::: SEZIONE DEL DOCUMENTO :::

I tifosi, più che il gioco in sé, restano però la differenza più grande. O meglio il modo in cui i tifosi reagiscono. La passione è la stessa, ma forse c'è più fair play a Turner's Cross. Ad esempio, quando l'arbitro prende una decisione sbagliata o comunque discutibile, i tifosi irlandesi non gridano improperi a danno della moglie del pover'uomo, né invocano punizioni corporali. Invece gridano 'buuh'. “E' allucinante,” dice Cecca con entusiasmo. “Mi piacerebbe che lo facessero anche a Bologna. Te l'immagini?! L'arbitro prende una decisione del cavolo e tutti all'unisono fanno 'Buuh! Buuh!' – credo che lo terrorizzerebbero.” E tutt'e due si mettono ad imitare la scena, il che è sufficiente per attirare l'attenzione preoccupata del resto delal clientela nel pub, a testimonianza di come funzionerebbe bene a bordo campo!

::: VOCI FORNITE :::

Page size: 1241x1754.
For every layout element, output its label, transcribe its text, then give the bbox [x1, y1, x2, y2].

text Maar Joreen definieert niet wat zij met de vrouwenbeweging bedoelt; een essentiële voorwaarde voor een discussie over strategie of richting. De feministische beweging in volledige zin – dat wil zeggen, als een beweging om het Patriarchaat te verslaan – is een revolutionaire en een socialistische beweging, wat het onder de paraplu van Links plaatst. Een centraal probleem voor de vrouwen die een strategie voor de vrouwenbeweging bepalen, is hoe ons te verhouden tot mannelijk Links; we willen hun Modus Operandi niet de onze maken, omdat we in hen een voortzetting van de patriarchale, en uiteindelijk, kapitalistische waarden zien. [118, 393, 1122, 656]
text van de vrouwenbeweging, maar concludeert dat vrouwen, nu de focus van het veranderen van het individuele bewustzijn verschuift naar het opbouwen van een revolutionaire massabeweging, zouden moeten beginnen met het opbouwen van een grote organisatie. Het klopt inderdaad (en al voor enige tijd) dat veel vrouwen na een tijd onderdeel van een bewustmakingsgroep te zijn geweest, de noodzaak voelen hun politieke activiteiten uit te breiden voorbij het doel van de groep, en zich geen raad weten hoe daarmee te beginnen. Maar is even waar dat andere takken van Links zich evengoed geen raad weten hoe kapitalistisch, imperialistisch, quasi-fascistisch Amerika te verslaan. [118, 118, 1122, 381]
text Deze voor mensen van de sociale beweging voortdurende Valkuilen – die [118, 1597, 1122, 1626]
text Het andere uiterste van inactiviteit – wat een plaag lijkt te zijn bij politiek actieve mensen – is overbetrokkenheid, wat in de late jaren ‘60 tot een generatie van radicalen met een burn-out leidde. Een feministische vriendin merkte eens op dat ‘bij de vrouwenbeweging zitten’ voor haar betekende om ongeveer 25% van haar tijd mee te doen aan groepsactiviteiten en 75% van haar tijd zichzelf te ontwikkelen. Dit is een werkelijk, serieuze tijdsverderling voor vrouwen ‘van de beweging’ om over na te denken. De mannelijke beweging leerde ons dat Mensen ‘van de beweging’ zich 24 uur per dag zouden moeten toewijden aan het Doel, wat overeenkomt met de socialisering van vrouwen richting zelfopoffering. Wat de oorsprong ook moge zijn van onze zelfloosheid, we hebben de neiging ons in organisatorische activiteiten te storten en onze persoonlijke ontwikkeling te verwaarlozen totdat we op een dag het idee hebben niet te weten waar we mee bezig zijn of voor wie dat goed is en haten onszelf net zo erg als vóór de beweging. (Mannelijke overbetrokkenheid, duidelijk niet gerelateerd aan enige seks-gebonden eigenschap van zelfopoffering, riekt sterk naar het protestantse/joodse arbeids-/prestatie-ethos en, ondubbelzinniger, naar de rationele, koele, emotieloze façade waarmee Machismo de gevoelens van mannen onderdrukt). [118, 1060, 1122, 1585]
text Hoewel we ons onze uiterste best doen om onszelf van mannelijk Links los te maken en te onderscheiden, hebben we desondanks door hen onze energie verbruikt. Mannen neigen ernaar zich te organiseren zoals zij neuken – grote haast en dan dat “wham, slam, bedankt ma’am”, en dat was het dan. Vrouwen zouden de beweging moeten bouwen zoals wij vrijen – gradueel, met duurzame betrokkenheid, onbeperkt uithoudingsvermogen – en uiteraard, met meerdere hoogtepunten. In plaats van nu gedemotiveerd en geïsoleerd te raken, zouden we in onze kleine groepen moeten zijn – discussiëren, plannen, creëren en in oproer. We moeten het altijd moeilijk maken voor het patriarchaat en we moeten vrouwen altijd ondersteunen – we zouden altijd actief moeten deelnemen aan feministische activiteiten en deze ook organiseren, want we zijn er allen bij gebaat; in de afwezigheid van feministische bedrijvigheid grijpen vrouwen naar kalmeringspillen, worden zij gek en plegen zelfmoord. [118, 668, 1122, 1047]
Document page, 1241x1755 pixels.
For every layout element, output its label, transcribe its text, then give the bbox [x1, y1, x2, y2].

:::

COMPITO —
Prosegui il brano sui tifosi di Turner's Cross a partire dal punto in cui si interrompe. Le voci provengono da un'altra fonte.

RISULTATO —
Ci raccontano un altro aneddoto curioso. Prima di una partita, si sono fermati a bere una pinta di birra in un pub dove avevano appuntamento con altri tifosi del Cork City (sono stati presi sotto l'ala protettiva dei tifosi del luogo, essendo anche ospiti fissi del Forum online). Godendosi la loro birra fuori dal pub, notano che il pub dall'altra parte della strada era pieno di tifosi delal squadra avversaria. E' stata a dir poco una rivelazione che le due folle potessero tranquillamente bere a così piccola distanza l'una dall'altra, e persino cantare inni o prendersi in giro, senza necessariamente dare luogo ad una rissa.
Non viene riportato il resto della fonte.